The National Association of Chain Drug Stores called the bills “commonsense legislation” and immediately endorsed the focus of both the House and Senate versions.
The proposed bills would enable pharmacists to provide and receive reimbursement for patient care services administered to Medicare patients in “underserved communities” as long as they are services that pharmacists already are providing for other patients under state law.
Four senators are cosponsoring the Senate version of the bill. They are: Charles Grassley (R., Iowa), Sherrod Brown (D., Ohio), Mark Kirk (R., Ill.) and Bob Casey (D., Pa.).
In the House, representatives Brett Guthrie (R., Ky.), G.K. Butterfield (D., N.C.), Todd Young (R., Ind.) and Ron Kind (D., Wis.) are the cosponsors of the legislation, which is known as “the Pharmacy and Medically Underserved Areas Enhancement Act.” (The bill has the same title in the Senate.)
Similar legislation was introduced in the House last year and eventually picked up 123 cosponsors.
NACDS president and chief executive officer Steve Anderson said the association “applauds the leadership” and commitment the legislators in both the House and Senate are taking on the provider status issue for pharmacists.

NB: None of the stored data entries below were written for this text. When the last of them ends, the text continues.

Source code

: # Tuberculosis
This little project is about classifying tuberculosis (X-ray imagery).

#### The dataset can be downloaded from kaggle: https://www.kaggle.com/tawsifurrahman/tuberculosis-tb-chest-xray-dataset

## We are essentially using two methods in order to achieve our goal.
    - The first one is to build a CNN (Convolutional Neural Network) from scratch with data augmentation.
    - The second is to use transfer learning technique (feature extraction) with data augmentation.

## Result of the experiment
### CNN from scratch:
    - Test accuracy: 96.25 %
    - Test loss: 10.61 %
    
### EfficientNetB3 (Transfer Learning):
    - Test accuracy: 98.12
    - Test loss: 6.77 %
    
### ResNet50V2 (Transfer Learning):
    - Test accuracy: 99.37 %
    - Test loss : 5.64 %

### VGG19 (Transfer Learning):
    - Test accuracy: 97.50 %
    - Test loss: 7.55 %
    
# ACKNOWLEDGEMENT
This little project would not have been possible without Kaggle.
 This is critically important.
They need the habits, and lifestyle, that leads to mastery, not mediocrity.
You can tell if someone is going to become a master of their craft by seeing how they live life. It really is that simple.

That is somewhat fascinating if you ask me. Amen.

“The provider status designation will amplify pharmacists’ ability to do what they do best — serve patients and help them on the road to better health,” Anderson added.
The legislation focuses on medically “underserved communities,” which the Department of Health and Human Services defines as elderly and rural populations; residents of public housing; areas with a shortage of primary care providers and with high poverty rates; and persons with HIV/AIDS, among other areas, according to NACDS.
“In 2015, we are charging into this new Congress with legislation that would designate pharmacists as health care providers in Medicare Part B [and] empowering them to deliver services to Medicare patients in underserved communities, according to pharmacists’ scope of practice laws in each state,” Anderson said.
“This is just one example of the growing recognition of pharmacy’s value, and the ability of highly trusted, highly educated and highly accessible pharmacists to improve and save lives.”
He credited the progress being made on the provider status issue to the industry’s “tremendous work in pharmacies in neighborhoods throughout the nation — one consultation, one vaccination, one medication synchronization and one screening at a time.”